Prometheus Support allows user to monitor the longhorn metrics. The details are available at https://longhorn.io/docs/1.1.0/monitoring/
Monitor longhorn
- Deploy the Prometheus-operator, ServiceMonitor pointing to longhorn-backend and Prometheus as mentioned in the doc.
- Create an ingress pointing to Prometheus service.
- Access the Prometheus web UI using the ingress created in the step 2.
- Select the metrics from below to monitor the longhorn resources.
- longhorn_volume_actual_size_bytes
- longhorn_volume_capacity_bytes
- longhorn_volume_robustness
- longhorn_volume_state
- longhorn_instance_manager_cpu_requests_millicpu
- longhorn_instance_manager_cpu_usage_millicpu
- longhorn_instance_manager_memory_requests_bytes
- longhorn_instance_manager_memory_usage_bytes
- longhorn_manager_cpu_usage_millicpu
- longhorn_manager_memory_usage_bytes
- longhorn_node_count_total
- longhorn_node_status
- longhorn_node_cpu_capacity_millicpu
- longhorn_node_cpu_usage_millicpu
- longhorn_node_memory_capacity_bytes
- longhorn_node_memory_usage_bytes
- longhorn_node_storage_capacity_bytes
- longhorn_node_storage_reservation_bytes
- longhorn_node_storage_usage_bytes
- longhorn_disk_capacity_bytes
- longhorn_disk_reservation_bytes
- longhorn_disk_usage_bytes
- Deploy workloads which use Longhorn volumes into the cluster. Verify that there is no abnormal data. e.g: volume capacity is 0, cpu usage is over 4000 milicpu etc.
- Attach a volume to a node. Detach the volume and attach it to a different node. Verify that the volume’s information is reported by at most 1 longhorn-manager at any time.
Configure Prometheus alert manager
- Deploy the Alertmanager as mentioned in the doc.
- Modify the alert configuration file and set email or slack.
- Deploy a service using node port to access web UI of the alert manager as mentioned in the doc.

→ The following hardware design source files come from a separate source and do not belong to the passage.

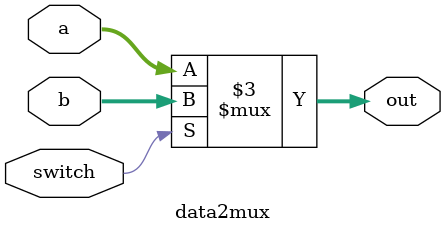
<source format=v>
module data2mux (
	input wire [31:0] a,
	input wire [31:0] b,
	input wire switch,
	
	output reg [31:0] out);
	
	always begin
		if (switch) out = b;
		else out = a;
	end
endmodule

</source>
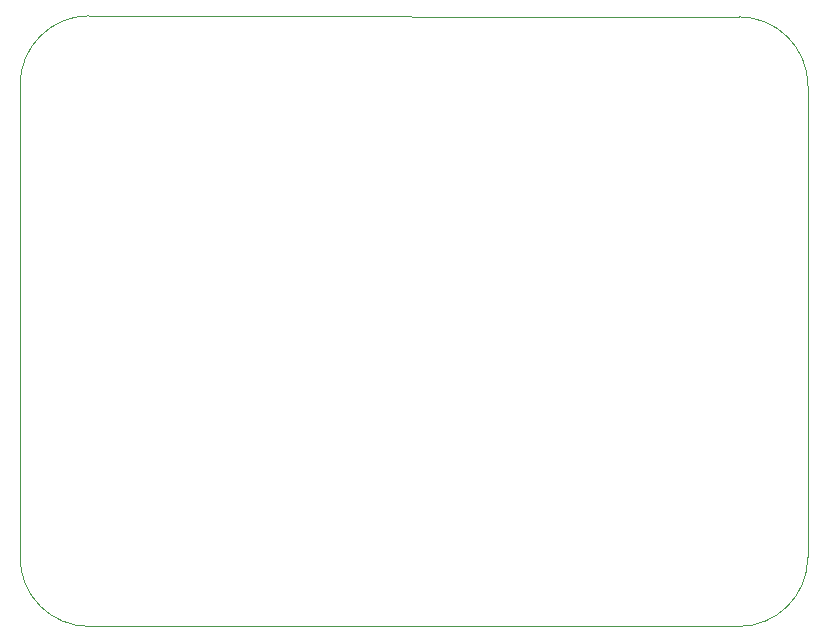
<source format=gbr>
%TF.GenerationSoftware,KiCad,Pcbnew,8.0.5*%
%TF.CreationDate,2024-12-11T15:25:16-08:00*%
%TF.ProjectId,ESP32-Proto,45535033-322d-4507-926f-746f2e6b6963,rev?*%
%TF.SameCoordinates,Original*%
%TF.FileFunction,Profile,NP*%
%FSLAX46Y46*%
G04 Gerber Fmt 4.6, Leading zero omitted, Abs format (unit mm)*
G04 Created by KiCad (PCBNEW 8.0.5) date 2024-12-11 15:25:16*
%MOMM*%
%LPD*%
G01*
G04 APERTURE LIST*
%TA.AperFunction,Profile*%
%ADD10C,0.050000*%
%TD*%
G04 APERTURE END LIST*
D10*
X182863425Y-75086575D02*
X182850000Y-115000000D01*
X177000000Y-120850000D02*
X122000000Y-120850000D01*
X177013425Y-69236575D02*
G75*
G02*
X182863425Y-75086575I-25J-5850025D01*
G01*
X122000000Y-120850000D02*
G75*
G02*
X116150000Y-115000000I0J5850000D01*
G01*
X122000000Y-69150000D02*
X177013425Y-69236575D01*
X116150000Y-75000000D02*
G75*
G02*
X122000000Y-69150000I5850000J0D01*
G01*
X116150000Y-115000000D02*
X116150000Y-75000000D01*
X182850000Y-115000000D02*
G75*
G02*
X177000000Y-120850000I-5850000J0D01*
G01*
M02*

</source>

- Follow the steps from the doc to create PrometheusRule and configure the Prometheus server.
- Go beyond the threshold set for PrometheusRule in the step 4.
- Verify the email or slack, user should get the alert message.
Monitor with Grafana
- Create a ConfigMap referring to the Prometheus. (Refer the doc)
- Deploy the Grafana and a service to access the UI.
- Go to Grafana dashboard and import prebuilt longhorn example.
- Verify the graphs and data are available to monitor.
Monitor with Rancher app
- Create a cluster in Rancher. (1 etcd/control plane and 3 worker nodes)
- Deploy longhorn v1.1.0.
- Enable the monitoring for a project.
- Deploy the ServiceMonitor pointing to longhorn-backend.
apiVersion: monitoring.coreos.com/v1 kind: ServiceMonitor metadata: name: longhorn-prometheus-servicemonitor namespace: longhorn-system labels: name: longhorn-prometheus-servicemonitor spec: selector: matchLabels: app: longhorn-manager namespaceSelector: matchNames: - longhorn-system endpoints: - port: manager
- Access the url provided by the app to access Prometheus or Grafana.
- Verify the longhorn metrics are available to monitor.
- Verify that kubelet_volume_* metrics are available if Rancher 2.5 monitoring app is deployed.
- Import Longhorn Example dashboard. Verify that the graph looks good.
- Setup alert and alert rules in Rancher monitoring app. Verify that alerts are working ok.